Mark Brown

Mark Brown

Brown: Answers in case still elusive

Published Feb. 4, 2014

By MARK BROWN
Columnist

At 162 pages with 852 footnotes, “The Death of David Koschman: Report of the Special Prosecutor Dan K. Webb” is as exhausting as it is exhaustive.

A 17-month investigation. One hundred and forty-six witnesses. More than 22,000 documents totaling in excess of 300,000 pages.

Yet when I finished reading it, I couldn’t help thinking: Is that all there is?

That’s because despite all that effort, despite having the resources of one of the world’s best law firms and the power of a grand jury behind him, Webb’s team couldn’t really penetrate how the investigation into Koschman’s death came to be so badly mishandled by the Chicago Police Department.

The report establishes to an absolute certainty that the case was indeed botched from the start, that the police in particular didn’t do their jobs, or did them poorly.

But we’re left still not knowing whether that’s just the sorry state of affairs in a big bureaucracy like CPD or the unseen hand of corruption.

The result is unsatisfying, leaving us with nearly as many questions as when this started. More discouraging is the likelihood that the investigation is now played out. We’ve reached the end of the line as far as getting answers.

The Death of David Koschman – Report of the Special Prosecutor

Webb’s team couldn’t even resolve one of the more glaring inconsistencies turned up by its investigation: that Mayor Daley and others in the police chain of command quickly learned of the involvement of the mayor’s nephew Richard J. Vanecko in the incident that caused Koschman’s death, while investigators working the case claimed to be clueless for nearly three weeks.

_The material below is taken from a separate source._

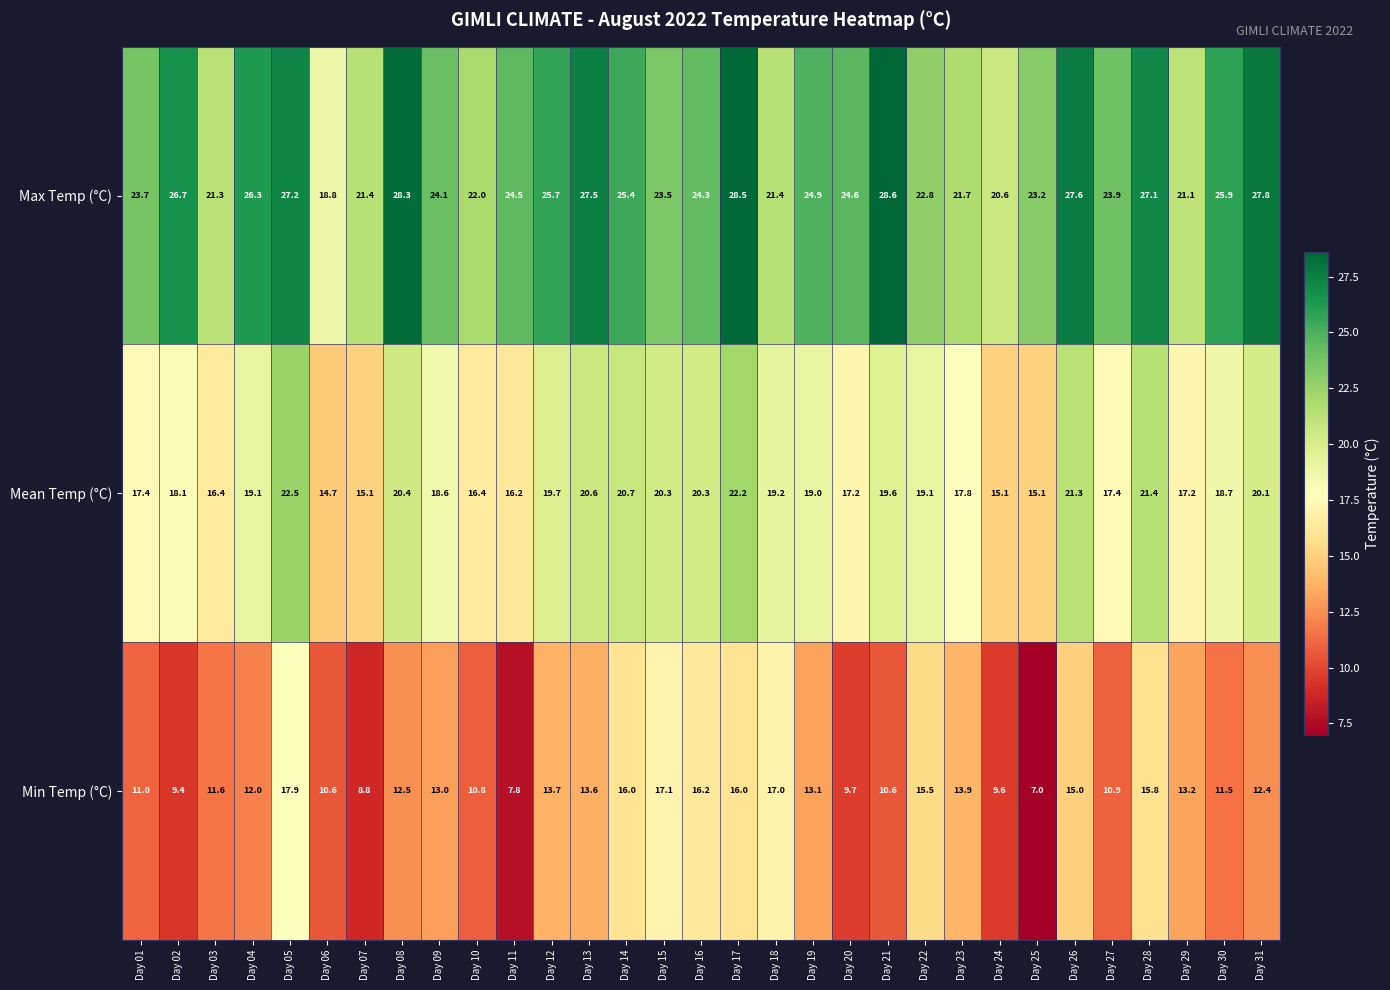

How many values in the Max Temp (°C) series are below 24?

13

That would seem to speak directly to the suspicions that have surrounded this case since Sun-Times’ reporters began peeling back the onion in 2011.

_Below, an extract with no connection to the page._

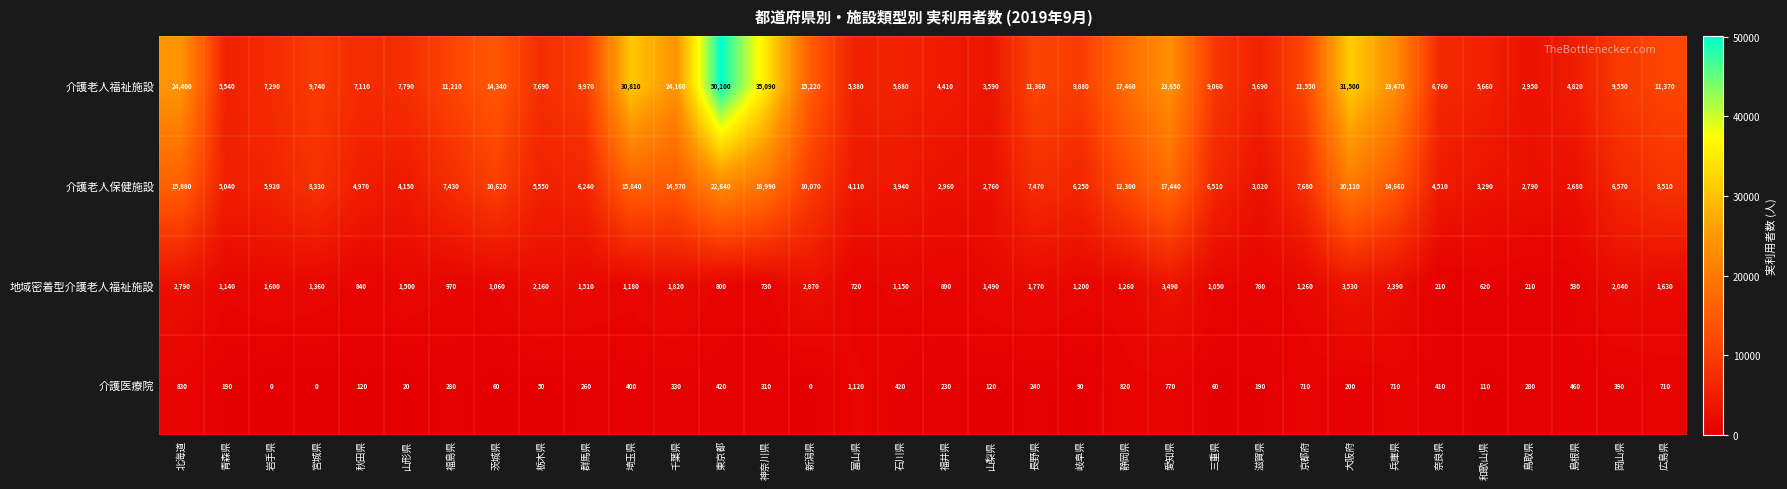

What is the sum of all 介護老人福祉施設 values?

464450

But the Webb report doesn’t explain the discrepancy.

When Vanecko pleaded guilty last week and accepted a plea agreement that included a 60-day jail sentence and an apology, I wrote that justice was served, even if it was 10 years late.

Unfortunately, those 10 years proved a more formidable obstacle for Lady Justice in the larger task assigned the special prosecutor by Judge Michael Toomin — to determine whether there had been intentional wrongdoing by police or prosecutors in their handling of the matter from the original 2004 probe to the 2011 “re-investigation” prompted by Sun-Times’ inquiries.

The Webb report concludes the statute of limitations ruled out bringing charges against anyone from 2004 and clears state’s attorney’s personnel of any wrongdoing in the 2011-2012 period.

It also concludes there wasn’t enough evidence “to prove beyond a reasonable doubt” that any police broke the law when the case received a second look based on the Sun-Times’ interest in 2011.

Frankly, though, that makes it sound like Webb’s team came closer to catching somebody than it really did.

Webb certainly raises reasonable suspicions about the actions of some police, especially in the case of departmental supervisors who helped rewrite a report on Koschman’s death by attributing a threatening quote to him that seems to have been invented for purposes of justifying their decision to clear Vanecko on the basis of self-defense.

But there’s nothing that would support a criminal charge.

Likewise, as Webb notes, it strains credulity that the missing case file just happened to turn up, but that doesn’t mean he could pin a charge on the guy who claims to have found it.

Depending on your world view, you come away from this believing that either the police were just screwups or that Webb simply was unable to pierce the Blue Wall.

A press release accompanying the report went out of its way to absolve the Daleys.

“…The special prosecutor has concluded there was no evidence that former Mayor Daley, his family or others at their direction engaged in conduct to influence or attempted to influence, the investigations which [Chicago Police Department] or [Cook County state’s attorney office] conducted in connection with the Koschman matter.”

Curiously, the report itself contains no such language, so I assume somebody must have thought they owed that much to the Daleys after putting them through this exercise.

But indeed, lest anyone accuse us of sour grapes, there is absolutely no evidence in the report that the Daley family tried to put in a fix.

Flint Taylor, one of the lawyers who sought the appointment of a special prosecutor, offered an explanation for that.

“Destroyed files, evidence that was not documented, interviews not done — in the city of Chicago, you don’t need a phone call,” Taylor told reporters after the report was released.

True, in the highly politicized CPD, you wouldn’t need a phone call, but somewhere along the way somebody would have had to give an order. And Webb was our last best chance of finding out.